There are even cases, she said, of nurses unable to leave at the end of their shift because no one came in to relieve them. Each year, registered nurses are clocking in 275,000 hours of overtime, Coffey said.

The nurses' union did not endorse the contract signed with Change Healthcare Canada, Coffey said, adding that she's still trying to get more information from the company.

Yvette Coffey is the president of the Registered Nurses' Union of Newfoundland and Labrador.
Yvette Coffey is the president of the Registered Nurses' Union of Newfoundland and Labrador.(CBC)

Coffey said a new scheduling model would ideally look at acuity of care of patients, meaning staffing would be scheduled to care for patients and their specific needs, rather than just based on the number of beds, as it's run now.

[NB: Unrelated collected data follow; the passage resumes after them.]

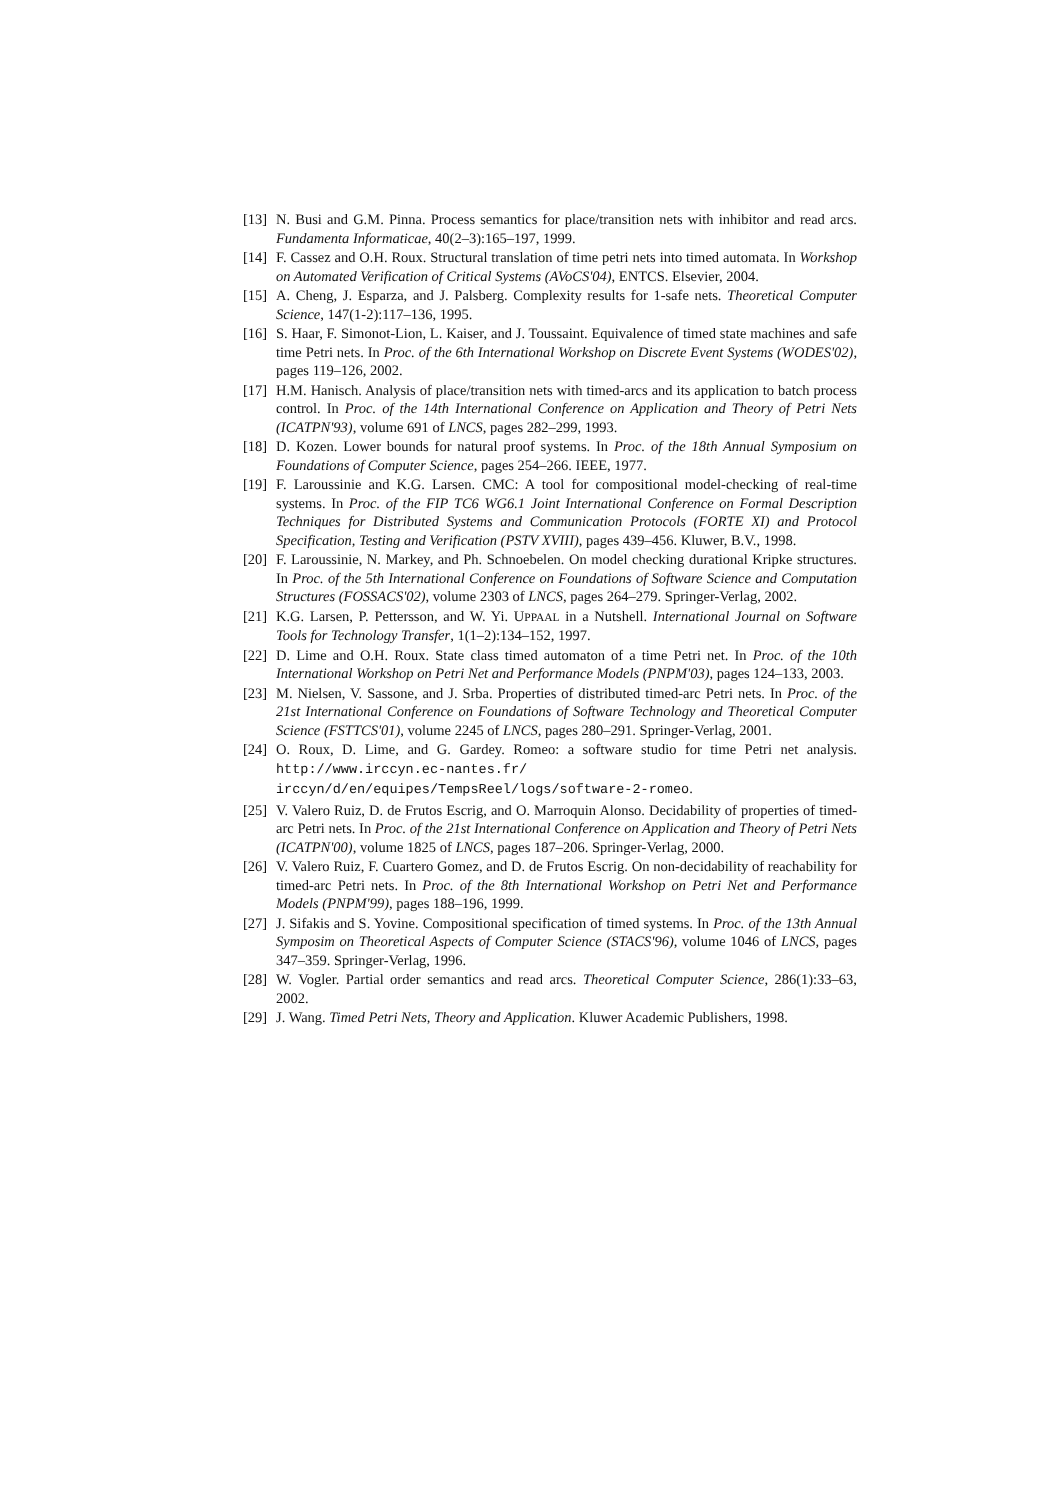[13] N. Busi and G.M. Pinna. Process semantics for place/transition nets with inhibitor and read arcs. Fundamenta Informaticae, 40(2–3):165–197, 1999.
[14] F. Cassez and O.H. Roux. Structural translation of time petri nets into timed automata. In Workshop on Automated Verification of Critical Systems (AVoCS'04), ENTCS. Elsevier, 2004.
[15] A. Cheng, J. Esparza, and J. Palsberg. Complexity results for 1-safe nets. Theoretical Computer Science, 147(1-2):117–136, 1995.
[16] S. Haar, F. Simonot-Lion, L. Kaiser, and J. Toussaint. Equivalence of timed state machines and safe time Petri nets. In Proc. of the 6th International Workshop on Discrete Event Systems (WODES'02), pages 119–126, 2002.
[17] H.M. Hanisch. Analysis of place/transition nets with timed-arcs and its application to batch process control. In Proc. of the 14th International Conference on Application and Theory of Petri Nets (ICATPN'93), volume 691 of LNCS, pages 282–299, 1993.
[18] D. Kozen. Lower bounds for natural proof systems. In Proc. of the 18th Annual Symposium on Foundations of Computer Science, pages 254–266. IEEE, 1977.
[19] F. Laroussinie and K.G. Larsen. CMC: A tool for compositional model-checking of real-time systems. In Proc. of the FIP TC6 WG6.1 Joint International Conference on Formal Description Techniques for Distributed Systems and Communication Protocols (FORTE XI) and Protocol Specification, Testing and Verification (PSTV XVIII), pages 439–456. Kluwer, B.V., 1998.
[20] F. Laroussinie, N. Markey, and Ph. Schnoebelen. On model checking durational Kripke structures. In Proc. of the 5th International Conference on Foundations of Software Science and Computation Structures (FOSSACS'02), volume 2303 of LNCS, pages 264–279. Springer-Verlag, 2002.
[21] K.G. Larsen, P. Pettersson, and W. Yi. UPPAAL in a Nutshell. International Journal on Software Tools for Technology Transfer, 1(1–2):134–152, 1997.
[22] D. Lime and O.H. Roux. State class timed automaton of a time Petri net. In Proc. of the 10th International Workshop on Petri Net and Performance Models (PNPM'03), pages 124–133, 2003.
[23] M. Nielsen, V. Sassone, and J. Srba. Properties of distributed timed-arc Petri nets. In Proc. of the 21st International Conference on Foundations of Software Technology and Theoretical Computer Science (FSTTCS'01), volume 2245 of LNCS, pages 280–291. Springer-Verlag, 2001.
[24] O. Roux, D. Lime, and G. Gardey. Romeo: a software studio for time Petri net analysis. http://www.irccyn.ec-nantes.fr/ irccyn/d/en/equipes/TempsReel/logs/software-2-romeo.
[25] V. Valero Ruiz, D. de Frutos Escrig, and O. Marroquin Alonso. Decidability of properties of timed-arc Petri nets. In Proc. of the 21st International Conference on Application and Theory of Petri Nets (ICATPN'00), volume 1825 of LNCS, pages 187–206. Springer-Verlag, 2000.
[26] V. Valero Ruiz, F. Cuartero Gomez, and D. de Frutos Escrig. On non-decidability of reachability for timed-arc Petri nets. In Proc. of the 8th International Workshop on Petri Net and Performance Models (PNPM'99), pages 188–196, 1999.
[27] J. Sifakis and S. Yovine. Compositional specification of timed systems. In Proc. of the 13th Annual Symposim on Theoretical Aspects of Computer Science (STACS'96), volume 1046 of LNCS, pages 347–359. Springer-Verlag, 1996.
[28] W. Vogler. Partial order semantics and read arcs. Theoretical Computer Science, 286(1):33–63, 2002.
[29] J. Wang. Timed Petri Nets, Theory and Application. Kluwer Academic Publishers, 1998.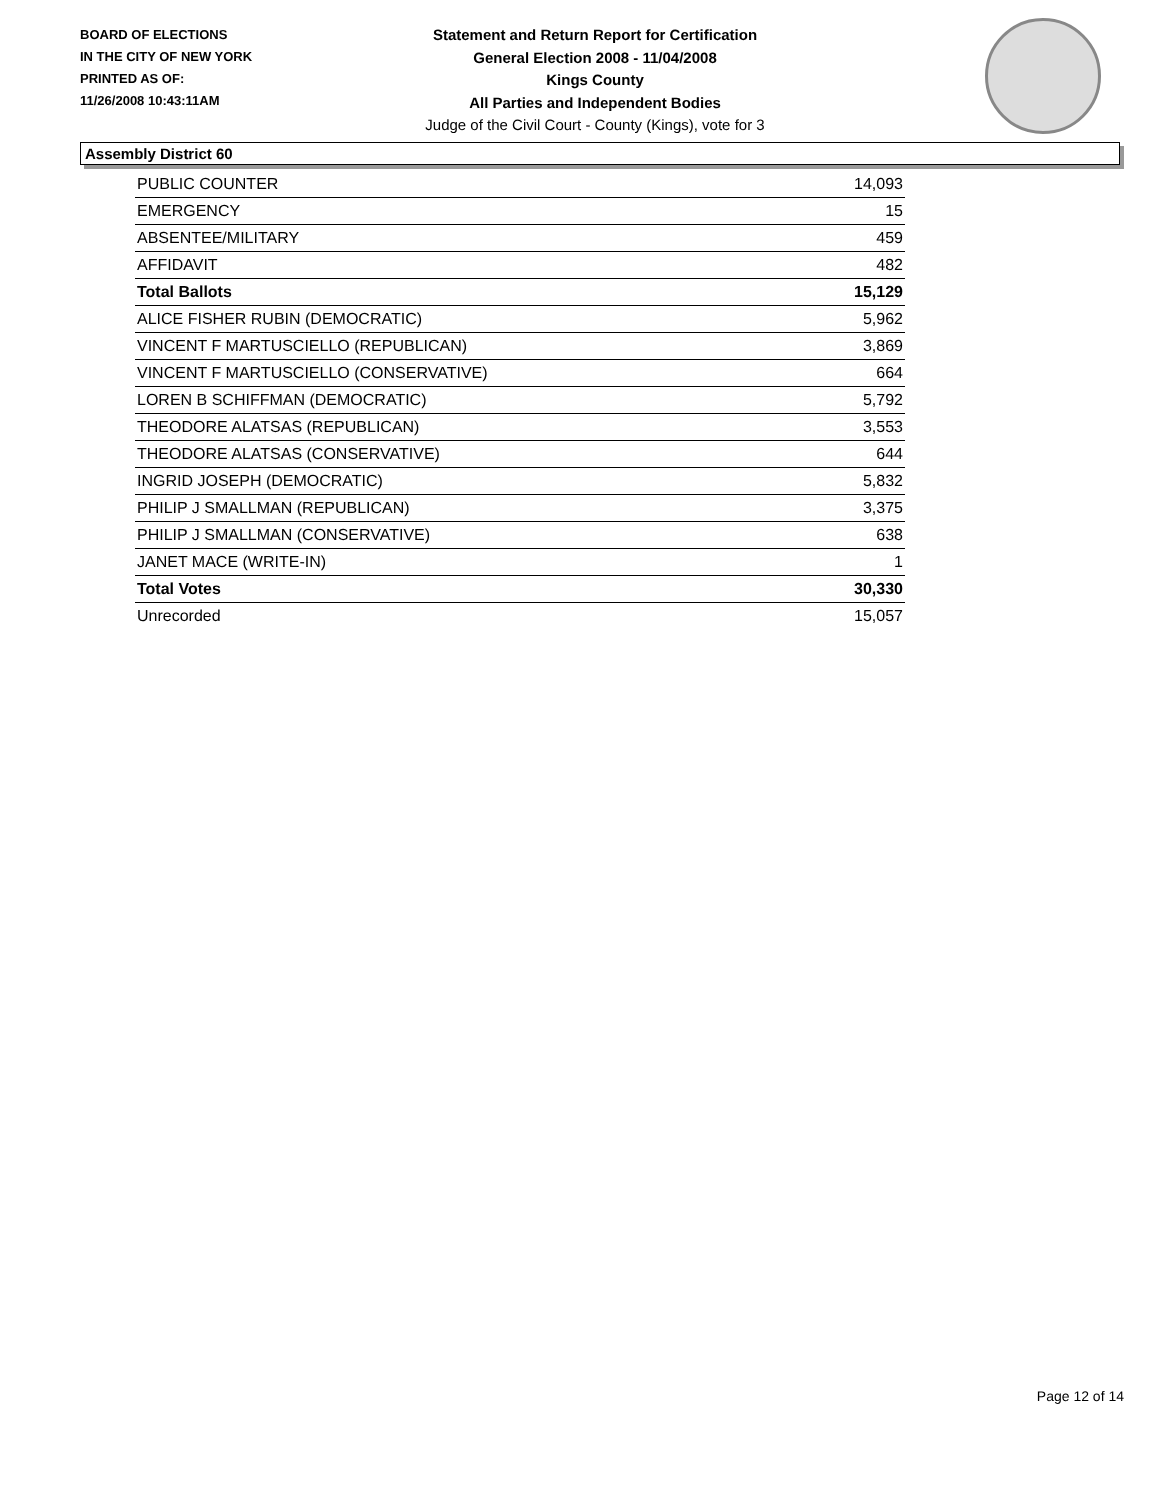BOARD OF ELECTIONS
IN THE CITY OF NEW YORK
PRINTED AS OF:
11/26/2008 10:43:11AM
Statement and Return Report for Certification
General Election 2008 - 11/04/2008
Kings County
All Parties and Independent Bodies
Judge of the Civil Court - County (Kings), vote for 3
Assembly District 60
| PUBLIC COUNTER | 14,093 |
| EMERGENCY | 15 |
| ABSENTEE/MILITARY | 459 |
| AFFIDAVIT | 482 |
| Total Ballots | 15,129 |
| ALICE FISHER RUBIN (DEMOCRATIC) | 5,962 |
| VINCENT F MARTUSCIELLO (REPUBLICAN) | 3,869 |
| VINCENT F MARTUSCIELLO (CONSERVATIVE) | 664 |
| LOREN B SCHIFFMAN (DEMOCRATIC) | 5,792 |
| THEODORE ALATSAS (REPUBLICAN) | 3,553 |
| THEODORE ALATSAS (CONSERVATIVE) | 644 |
| INGRID JOSEPH (DEMOCRATIC) | 5,832 |
| PHILIP J SMALLMAN (REPUBLICAN) | 3,375 |
| PHILIP J SMALLMAN (CONSERVATIVE) | 638 |
| JANET MACE (WRITE-IN) | 1 |
| Total Votes | 30,330 |
| Unrecorded | 15,057 |
Page 12 of 14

"Acuity-based staffing means we can increase the complement of registered nurses and health-care professionals based on the actual patient and not a bed," Coffey said, adding that to her knowledge, there are no other provinces in Canada that schedule based on patient acuity.

"I think this is an awesome opportunity for registered nurses and nurse practitioners and for patients in the country, and especially in the province of Newfoundland and Labrador. If we can get staffing right, we can improve the health outcomes for the people of Newfoundland and Labrador."

Both Earle and Coffey said in an ideal situation, expertise would be found within the province, ensuring those in charge of creating a system for Newfoundland and Labrador's unique situation understand the province's geography, demographic and challenges.

However, neither of the union leaders knew of any company locally to address the situation in a timely fashion; Earle said he hopes to see something within six to 12 months.

"We will monitor this contract extremely closely to make sure what was relayed to us and other unions is true and effective," Earle said. "If not, they will hear from us."

Coffey, meanwhile, said she has concerns about a private company being brought in to make changes to a public health care system, but she hopes whatever the next steps are, they focus on making lives for employees and patients better.

"We are very optimistic and hopeful, and Dr. Haggie, I will hold you to your comments that this is going to decrease workload and increase staffing for our members," Coffey said.

"We all know that if we increase staffing — the core staffing — if we staff hospitals and communities and long-term care facilities based on the patient in the bed ... that we will have better outcomes for health care of Newfoundlanders and Labradorians."